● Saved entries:
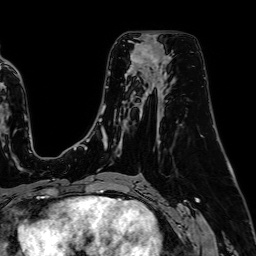
Breast MRI (dynamic contrast-enhanced), one axial slice; position 41 of 64 along the scan axis; cropped to one breast; dynamic contrast-enhanced series, time point 2 of 7 at this slice position (early post-contrast); 1.5 T; TE 2.6 ms, TR 5.2 ms; 256 × 256 image matrix, field of view 230 × 230 mm. Female patient.
Outlined on this slice (semi-automatically segmented with operator editing):
- enhancing-tissue mask used for the functional tumour volume (all voxels passing the contrast-enhancement thresholds inside the analysis volume; usually the tumour): bounding box (x1, y1, x2, y2) in pixels: (133, 43, 154, 63)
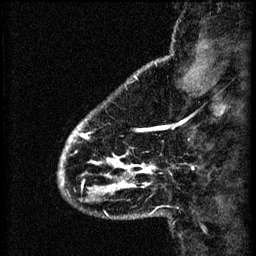
Breast MRI (dynamic contrast-enhanced), one sagittal slice; slice 10 of 60 in the series (ordered by position); 3 images stored at this slice position (order not interpretable as contrast timing); 1.5 T; TE 4.2 ms, TR 8.2 ms; 2.2 mm slice thickness; 256 × 256 image matrix. Patient: female, 41 years.
Structures marked on this image (semi-automatically segmented with operator editing):
- analysis volume of interest (the breast-tissue region the enhancement analysis was run in; not a lesion): bounding box <59,112,155,203> (left, top, right, bottom; pixels)
- tumour enhancement mask (voxels above the 70 % enhancement threshold inside the analysis volume of interest): <59,124,155,193>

● Work request: When a line of the records has the word "editing", pick it out and copy it.

● Exercise response:
Outlined on this slice (semi-automatically segmented with operator editing):
Structures marked on this image (semi-automatically segmented with operator editing):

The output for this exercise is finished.